Mahsun Kırmızıgül yeni filminde cesur bir hamleyle cinsel espri ve imalarla yol alan bir komedi yapmış. Ancak filmin maalesef ciddi senaryo sorunları var... Mahsun Kırmızıgül’ün sinemacı çıkışını ilk filminden beri olumlu bulmuşumdur. Nitekim sinema sevgisi, bir şeyleri dert edinmesi, dert edindiği meseleler üzerine filmler yapma kararına karşı kendi adıma hep olumlu baktım. Ama karşımıza gelen filmi değerlendirmek, bu söylediğimden çok farklı bir şey. Hep pozitif duygularla izlemeye başladım her yeni Kırmızıgül filmini. Her filminde samimi bir sinema sevgisi ile iyi ekiplerle ve iyi oyuncularla teknik kaliteden hiç ödün vermeden çalıştı. Ama hep aynı sorunu giderek büyütürek her filminde de taşıdı. Eleştirmen yorumlarını da düşmanlık olarak algıladı. Oysa her filminde ciddi senaryo sorunları vardı.

vezir_parmagi_4

“Vezir Parmağı” bir dönem özellikle de Arzu Film önderliğinde yapılan Osmanlı komedilerini hatırlatan bir yapı üzerine kurulu. Hatta o filmlerdeki gibi cinsel göndermeli şakalarla yol alıyor büyük ölçüde. “Şekerpare”, “Değirmen”, “Tosun Paşa”, “Süt Kardeşler” gibi yapımlarda da kalabalık bir kadro küçük seksi göndermelerle birbiriyle sürtüşüp dururlardı.

============

Görev Koşulları:
a. Film eleştirisinde, kalabalık bir kadronun küçük seksi göndermelerle birbiriyle sürtüştüğü yapımlara örnek olarak adı geçen bütün filmleri sıralayınız.
b. Film eleştirisine göre aşağıdaki soruları cevaplayınız.
(i) Kırmızıgül eleştirmen yorumlarını nasıl algıladı?
(ii) "Vezir Parmağı" hangi yapım şirketinin önderliğinde yapılan Osmanlı komedilerini hatırlatıyor?
(iii) Kırmızıgül her filminde hangi konudan ödün vermeden çalıştı?
c. "Vezir Parmağı" üzerine yazılmış film eleştirisini son cümlesinden sonra kaldığı yerden sürdürünüz.

============

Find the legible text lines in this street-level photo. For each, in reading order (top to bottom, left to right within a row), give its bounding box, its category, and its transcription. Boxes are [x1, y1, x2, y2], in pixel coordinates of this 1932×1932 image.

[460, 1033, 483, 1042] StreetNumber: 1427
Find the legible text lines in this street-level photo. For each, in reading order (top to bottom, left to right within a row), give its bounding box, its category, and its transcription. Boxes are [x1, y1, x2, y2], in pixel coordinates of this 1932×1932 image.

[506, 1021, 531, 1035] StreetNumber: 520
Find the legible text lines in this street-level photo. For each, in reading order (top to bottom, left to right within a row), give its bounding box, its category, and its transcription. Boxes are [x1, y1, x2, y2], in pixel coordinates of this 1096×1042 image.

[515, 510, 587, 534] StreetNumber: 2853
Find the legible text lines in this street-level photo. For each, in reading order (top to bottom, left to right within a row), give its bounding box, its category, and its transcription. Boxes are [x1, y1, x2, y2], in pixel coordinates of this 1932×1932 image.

============

Yanıtlar:
a.
Şekerpare
Değirmen
Tosun Paşa
Süt Kardeşler

b.
(i) Düşmanlık olarak algıladı.
(ii) Arzu Film.
(iii) Teknik kaliteden.

c.
Film Osmanlı İmparatorluğu döneminin özellikle belirtilmeyen bir zamanında geçen hayali bir hikaye anlatıyor. Neredeyse bütün erkeklerini kaybetmiş bir köydeki her yaş ve sınıftan kadın, vezire mektup yazarak dertlerine bir çare isterler. Vezir efendi de bir memurunu bu işle görevlendirir. Memur, yirmiden fazla kadının sorununu çözmek için farklı etnik kültürden beş tane hamal seçer ve onları o köye ulaştırmak için yola çıkarır. Biz de sanıyoruz ki seyirci olarak yolda bu enteresan kişilerden oluşan ekibin başına bir sürü şey gelecek. Ama öyle bir şey olmuyor! Zira bu senaryoda dramatik anlamda bir çatışma ancak son sahnede çıkıyor ortaya. Sonra da yazılar akmaya başlıyor.

vezir-1

Neden yirmiden fazla kadına sadece beş adam götürülüyor? Her birine üçer dörder kadın düşsün diye mi? Bu beş adam sadece etnik kökenleriyle tanıtılıyorlar ve yolculukları sırasında hiçbir olay ve değişiklik yaşamıyorlar. Sadece üstbaşları ve saçları değişiyor. Üç dört kadının birden tek bir erkeği paylaşması bugünün bu memleket ortamında belki biraz cesur bir yaklaşım ama aynı zamanda da cinsiyetçi değil mi? İster istemez çokeşlilik meselesine sıcak bakan bir tavır gösteriyor film. Üstelik kadın karakterlerin tümü de erkek bekleyen huriler olarak çizilmişler!

Kırmızıgül’ün müzisyen kimliğini gösterdiği müzikal sahneler ise filmin en güzel bölümlerini oluşturuyor. “Kibar Feyzo”daki bölüm aralarına giren türkülerin işlevinde ama Ezel Akay filmlerinin koreografili müzikal sahnelerini hatırlatan bu kısımlar başarılı. Ama film onca yıldız oyuncusuna ve ciddi potansiyeline rağmen çok komik de olamıyor maalesef. Belaltı esprilerin, seks imalarının çok olması değil mesele, güçlü olamamaları. Keşke bu senaryo daha etkili bir mizah yazarının eline bırakılsaymış.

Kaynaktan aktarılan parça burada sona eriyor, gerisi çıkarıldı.